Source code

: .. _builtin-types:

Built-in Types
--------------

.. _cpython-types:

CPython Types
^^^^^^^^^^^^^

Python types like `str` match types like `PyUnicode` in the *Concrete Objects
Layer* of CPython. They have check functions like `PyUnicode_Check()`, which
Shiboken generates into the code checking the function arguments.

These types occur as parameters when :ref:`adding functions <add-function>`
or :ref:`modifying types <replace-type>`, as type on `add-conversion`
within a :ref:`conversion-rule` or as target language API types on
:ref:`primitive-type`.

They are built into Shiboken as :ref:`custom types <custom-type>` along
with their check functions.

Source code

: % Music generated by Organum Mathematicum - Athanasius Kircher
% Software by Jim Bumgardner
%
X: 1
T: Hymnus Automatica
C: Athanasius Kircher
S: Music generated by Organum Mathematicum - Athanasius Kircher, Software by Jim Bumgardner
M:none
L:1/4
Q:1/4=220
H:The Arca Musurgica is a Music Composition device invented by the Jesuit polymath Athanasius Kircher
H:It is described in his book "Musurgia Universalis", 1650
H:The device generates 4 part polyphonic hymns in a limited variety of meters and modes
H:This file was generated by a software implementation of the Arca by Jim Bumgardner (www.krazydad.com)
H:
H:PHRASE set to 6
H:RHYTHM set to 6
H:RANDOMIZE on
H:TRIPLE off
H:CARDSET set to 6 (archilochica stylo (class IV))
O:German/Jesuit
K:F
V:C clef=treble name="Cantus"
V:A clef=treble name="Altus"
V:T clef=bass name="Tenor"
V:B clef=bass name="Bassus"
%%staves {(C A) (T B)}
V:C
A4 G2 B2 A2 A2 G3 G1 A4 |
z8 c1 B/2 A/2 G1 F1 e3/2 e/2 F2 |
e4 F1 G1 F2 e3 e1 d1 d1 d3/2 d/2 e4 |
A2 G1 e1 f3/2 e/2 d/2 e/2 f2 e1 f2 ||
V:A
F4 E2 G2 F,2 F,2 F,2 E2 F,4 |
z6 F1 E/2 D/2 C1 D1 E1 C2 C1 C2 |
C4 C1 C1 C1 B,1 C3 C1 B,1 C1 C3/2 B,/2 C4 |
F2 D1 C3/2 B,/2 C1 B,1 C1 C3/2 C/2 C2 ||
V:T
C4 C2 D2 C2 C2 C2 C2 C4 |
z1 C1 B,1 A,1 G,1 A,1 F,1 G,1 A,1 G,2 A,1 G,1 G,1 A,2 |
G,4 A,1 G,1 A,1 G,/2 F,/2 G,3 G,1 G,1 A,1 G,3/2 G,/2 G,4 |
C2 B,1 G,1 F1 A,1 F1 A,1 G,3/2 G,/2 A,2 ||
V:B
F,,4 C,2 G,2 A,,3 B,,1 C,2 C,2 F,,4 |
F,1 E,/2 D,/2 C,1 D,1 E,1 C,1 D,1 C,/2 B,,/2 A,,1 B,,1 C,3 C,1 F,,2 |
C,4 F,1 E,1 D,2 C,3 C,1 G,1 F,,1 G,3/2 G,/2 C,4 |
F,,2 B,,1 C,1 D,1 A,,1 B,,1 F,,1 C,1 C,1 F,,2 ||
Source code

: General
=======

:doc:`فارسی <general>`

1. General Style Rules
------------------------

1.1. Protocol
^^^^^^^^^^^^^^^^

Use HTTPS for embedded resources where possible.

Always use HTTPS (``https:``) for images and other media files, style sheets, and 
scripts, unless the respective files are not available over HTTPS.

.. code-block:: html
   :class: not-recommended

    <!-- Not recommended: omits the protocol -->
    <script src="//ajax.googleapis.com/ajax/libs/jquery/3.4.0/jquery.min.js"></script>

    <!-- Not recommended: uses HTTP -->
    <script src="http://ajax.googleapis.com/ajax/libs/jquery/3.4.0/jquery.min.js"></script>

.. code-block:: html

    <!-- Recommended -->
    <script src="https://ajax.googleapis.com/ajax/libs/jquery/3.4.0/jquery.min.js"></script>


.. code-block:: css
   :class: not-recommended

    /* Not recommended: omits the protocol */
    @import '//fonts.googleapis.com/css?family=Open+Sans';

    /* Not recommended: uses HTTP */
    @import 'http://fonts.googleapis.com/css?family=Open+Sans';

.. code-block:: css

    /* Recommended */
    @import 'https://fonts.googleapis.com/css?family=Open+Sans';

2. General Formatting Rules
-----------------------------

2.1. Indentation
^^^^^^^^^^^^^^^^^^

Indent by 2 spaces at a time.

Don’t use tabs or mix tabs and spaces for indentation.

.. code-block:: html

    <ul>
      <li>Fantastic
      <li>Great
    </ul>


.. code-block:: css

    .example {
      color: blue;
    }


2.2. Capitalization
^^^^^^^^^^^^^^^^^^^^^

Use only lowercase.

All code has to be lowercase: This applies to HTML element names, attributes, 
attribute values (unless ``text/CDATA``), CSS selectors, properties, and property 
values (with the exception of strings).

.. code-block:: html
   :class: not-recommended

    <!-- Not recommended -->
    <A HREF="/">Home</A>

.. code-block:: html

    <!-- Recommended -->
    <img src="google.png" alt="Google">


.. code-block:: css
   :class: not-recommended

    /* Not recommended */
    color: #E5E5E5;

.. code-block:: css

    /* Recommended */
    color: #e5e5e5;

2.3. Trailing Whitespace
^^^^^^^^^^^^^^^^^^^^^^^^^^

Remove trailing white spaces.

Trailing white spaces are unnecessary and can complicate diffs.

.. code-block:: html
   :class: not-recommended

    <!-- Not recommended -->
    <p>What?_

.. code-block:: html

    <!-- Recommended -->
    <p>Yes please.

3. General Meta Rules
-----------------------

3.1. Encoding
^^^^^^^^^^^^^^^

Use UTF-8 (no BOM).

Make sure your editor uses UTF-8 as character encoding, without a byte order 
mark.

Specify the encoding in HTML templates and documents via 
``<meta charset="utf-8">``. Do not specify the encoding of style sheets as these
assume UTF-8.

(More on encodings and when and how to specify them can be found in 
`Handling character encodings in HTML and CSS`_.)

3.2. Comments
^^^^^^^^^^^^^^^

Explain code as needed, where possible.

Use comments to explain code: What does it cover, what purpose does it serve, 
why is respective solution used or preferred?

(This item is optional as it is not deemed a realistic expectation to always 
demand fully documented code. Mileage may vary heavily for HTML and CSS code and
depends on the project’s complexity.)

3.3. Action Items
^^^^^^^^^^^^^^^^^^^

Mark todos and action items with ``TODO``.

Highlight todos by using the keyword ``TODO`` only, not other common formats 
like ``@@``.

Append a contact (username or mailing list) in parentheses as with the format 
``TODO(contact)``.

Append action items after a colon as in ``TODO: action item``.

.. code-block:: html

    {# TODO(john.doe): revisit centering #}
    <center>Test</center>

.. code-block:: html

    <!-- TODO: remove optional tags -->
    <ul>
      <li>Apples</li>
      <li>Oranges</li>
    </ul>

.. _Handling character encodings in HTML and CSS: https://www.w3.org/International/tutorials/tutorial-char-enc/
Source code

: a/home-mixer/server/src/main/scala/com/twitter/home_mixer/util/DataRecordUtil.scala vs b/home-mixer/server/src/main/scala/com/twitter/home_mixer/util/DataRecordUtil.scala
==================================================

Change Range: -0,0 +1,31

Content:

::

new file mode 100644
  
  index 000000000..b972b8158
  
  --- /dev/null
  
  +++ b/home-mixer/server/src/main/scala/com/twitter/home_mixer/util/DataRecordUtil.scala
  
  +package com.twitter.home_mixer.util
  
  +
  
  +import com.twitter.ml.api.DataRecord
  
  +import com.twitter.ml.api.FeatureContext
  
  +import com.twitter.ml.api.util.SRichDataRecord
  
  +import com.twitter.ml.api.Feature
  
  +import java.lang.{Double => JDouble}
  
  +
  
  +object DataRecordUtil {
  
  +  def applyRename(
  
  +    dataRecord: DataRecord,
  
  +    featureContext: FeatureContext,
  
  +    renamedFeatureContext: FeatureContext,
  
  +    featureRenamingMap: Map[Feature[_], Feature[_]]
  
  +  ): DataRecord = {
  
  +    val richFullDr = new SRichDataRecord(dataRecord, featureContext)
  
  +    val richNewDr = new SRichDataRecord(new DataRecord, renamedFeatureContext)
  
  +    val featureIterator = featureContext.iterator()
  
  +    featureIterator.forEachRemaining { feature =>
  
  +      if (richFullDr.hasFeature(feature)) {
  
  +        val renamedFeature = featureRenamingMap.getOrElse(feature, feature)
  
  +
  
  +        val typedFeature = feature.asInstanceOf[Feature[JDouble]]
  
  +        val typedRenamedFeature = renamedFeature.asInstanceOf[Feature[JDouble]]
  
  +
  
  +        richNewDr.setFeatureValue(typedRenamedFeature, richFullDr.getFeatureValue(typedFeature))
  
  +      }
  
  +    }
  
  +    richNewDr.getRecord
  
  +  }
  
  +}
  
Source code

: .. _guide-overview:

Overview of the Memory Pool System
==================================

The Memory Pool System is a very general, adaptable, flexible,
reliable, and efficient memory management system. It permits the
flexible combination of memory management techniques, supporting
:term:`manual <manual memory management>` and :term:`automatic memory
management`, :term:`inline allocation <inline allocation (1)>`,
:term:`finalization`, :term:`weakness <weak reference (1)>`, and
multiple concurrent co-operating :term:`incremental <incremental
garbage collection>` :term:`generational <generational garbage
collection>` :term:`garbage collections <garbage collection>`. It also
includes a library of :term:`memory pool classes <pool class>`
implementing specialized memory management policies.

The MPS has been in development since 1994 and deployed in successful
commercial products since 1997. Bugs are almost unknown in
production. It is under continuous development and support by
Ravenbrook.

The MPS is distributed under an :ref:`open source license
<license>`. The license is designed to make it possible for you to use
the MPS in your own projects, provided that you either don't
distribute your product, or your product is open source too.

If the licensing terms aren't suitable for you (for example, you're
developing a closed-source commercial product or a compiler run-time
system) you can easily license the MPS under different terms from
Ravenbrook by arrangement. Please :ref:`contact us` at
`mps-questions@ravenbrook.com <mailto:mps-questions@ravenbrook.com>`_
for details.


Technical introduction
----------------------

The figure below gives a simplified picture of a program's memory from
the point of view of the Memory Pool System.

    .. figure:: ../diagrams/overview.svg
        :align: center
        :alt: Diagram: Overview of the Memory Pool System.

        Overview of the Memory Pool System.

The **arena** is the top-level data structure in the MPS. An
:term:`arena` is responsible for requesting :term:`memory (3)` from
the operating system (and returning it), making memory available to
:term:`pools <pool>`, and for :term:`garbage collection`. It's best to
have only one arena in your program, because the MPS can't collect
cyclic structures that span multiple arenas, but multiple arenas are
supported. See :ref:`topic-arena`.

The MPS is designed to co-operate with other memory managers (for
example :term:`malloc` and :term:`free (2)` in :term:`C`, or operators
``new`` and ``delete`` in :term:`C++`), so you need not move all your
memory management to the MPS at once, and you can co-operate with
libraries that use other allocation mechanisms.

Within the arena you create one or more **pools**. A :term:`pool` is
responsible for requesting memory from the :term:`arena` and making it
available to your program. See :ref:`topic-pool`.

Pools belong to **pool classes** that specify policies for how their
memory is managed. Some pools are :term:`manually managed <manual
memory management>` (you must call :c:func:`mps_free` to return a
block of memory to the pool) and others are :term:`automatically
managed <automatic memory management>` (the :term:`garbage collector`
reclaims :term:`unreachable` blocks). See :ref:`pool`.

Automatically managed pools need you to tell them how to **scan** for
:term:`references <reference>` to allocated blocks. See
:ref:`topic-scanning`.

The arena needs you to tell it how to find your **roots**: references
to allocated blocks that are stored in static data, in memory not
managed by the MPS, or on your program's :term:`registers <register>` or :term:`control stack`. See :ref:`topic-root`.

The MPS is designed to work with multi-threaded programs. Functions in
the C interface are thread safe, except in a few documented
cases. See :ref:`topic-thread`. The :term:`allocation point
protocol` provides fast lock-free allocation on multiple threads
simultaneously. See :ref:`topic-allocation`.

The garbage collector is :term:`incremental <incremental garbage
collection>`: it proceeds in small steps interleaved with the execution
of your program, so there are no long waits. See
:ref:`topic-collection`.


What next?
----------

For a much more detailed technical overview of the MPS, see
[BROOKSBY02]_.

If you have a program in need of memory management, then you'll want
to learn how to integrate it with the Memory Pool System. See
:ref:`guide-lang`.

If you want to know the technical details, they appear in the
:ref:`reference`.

• _EXERCISE OBJECTIVE_:
Whatever else the listing above holds, retype exactly only the lines from the one containing "It's best to" to the one containing "The MPS is designed to work", both ends kept.

• _SOLUTION TO THIS EXERCISE_:
:term:`pools <pool>`, and for :term:`garbage collection`. It's best to
have only one arena in your program, because the MPS can't collect
cyclic structures that span multiple arenas, but multiple arenas are
supported. See :ref:`topic-arena`.

The MPS is designed to co-operate with other memory managers (for
example :term:`malloc` and :term:`free (2)` in :term:`C`, or operators
``new`` and ``delete`` in :term:`C++`), so you need not move all your
memory management to the MPS at once, and you can co-operate with
libraries that use other allocation mechanisms.

Within the arena you create one or more **pools**. A :term:`pool` is
responsible for requesting memory from the :term:`arena` and making it
available to your program. See :ref:`topic-pool`.

Pools belong to **pool classes** that specify policies for how their
memory is managed. Some pools are :term:`manually managed <manual
memory management>` (you must call :c:func:`mps_free` to return a
block of memory to the pool) and others are :term:`automatically
managed <automatic memory management>` (the :term:`garbage collector`
reclaims :term:`unreachable` blocks). See :ref:`pool`.

Automatically managed pools need you to tell them how to **scan** for
:term:`references <reference>` to allocated blocks. See
:ref:`topic-scanning`.

The arena needs you to tell it how to find your **roots**: references
to allocated blocks that are stored in static data, in memory not
managed by the MPS, or on your program's :term:`registers <register>` or :term:`control stack`. See :ref:`topic-root`.

The MPS is designed to work with multi-threaded programs. Functions in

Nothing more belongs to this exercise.